**Short task:** Reproduce verbatim the portion of the motorhome testing discussion below, starting with "## pauwilson (May" and going on through "up to 7.5t.".

**Source excerpt:**
:::::

Here is part of the reply I received when I questioned the new paragraph about testing on my last V11:- 

'Some of the items you mention would probably not be considered as 
'reasonably necessary to provide mobile living accommodation'- such as a 
canoe,dinghy and motor cycles. Such a vehicle would deemed to be a 'living 
van' for testing purposes. '

Where would this stop? A corkscrew is an essential part of our kit but is not necessary for living!(because you can always just buy screwtop bottles)
Is there a limit on the number of toilet rolls you should carry before they become classed as 'goods'?

I would maintain that the use of the word 'goods' is being bastardised by a bureaucrat somewhere to include our toys. I like to think that if this were tested in court it would be seen that it was not parliaments intention that non trade items could be referred to as 'goods' in the context of items carried in a motorhome for the use of the occupants.


----------



## pauwilson (May 24, 2005)

You think this is madness, you should see the hassle that the EU drivers hours changes is going to have next week. 

Amongst a load of other changes as of Wed 11th April trucks or a truck and trailer combination over 7.5t that carry "non commercial goods" now have to adhere to driving hours regulations, and basically have to have a tachograph. This is going to cause havoc with race transporters and large horseboxes. Exemption is now only on private trucks up to 7.5t. 

If we ended up with garage models being classed as living vans, it could be a nightmare for those with big RV's or even medium RV's with trailers like this. Not only would you get hit at MOT, but you would have a restriction on how long you could drive etc. What if you were a commercial truck driver during the week doing long hours - potentially you could not legally use your van at the weekend. 

What a can of worms, the world is going mad. 

Regards
Paul


----------



## 101368 (Oct 12, 2006)

:::::

**Data shown:**
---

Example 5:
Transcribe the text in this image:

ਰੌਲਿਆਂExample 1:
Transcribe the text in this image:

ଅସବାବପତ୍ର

:::::

**Written answer:**
## pauwilson (May 24, 2005)

You think this is madness, you should see the hassle that the EU drivers hours changes is going to have next week. 

Amongst a load of other changes as of Wed 11th April trucks or a truck and trailer combination over 7.5t that carry "non commercial goods" now have to adhere to driving hours regulations, and basically have to have a tachograph. This is going to cause havoc with race transporters and large horseboxes. Exemption is now only on private trucks up to 7.5t.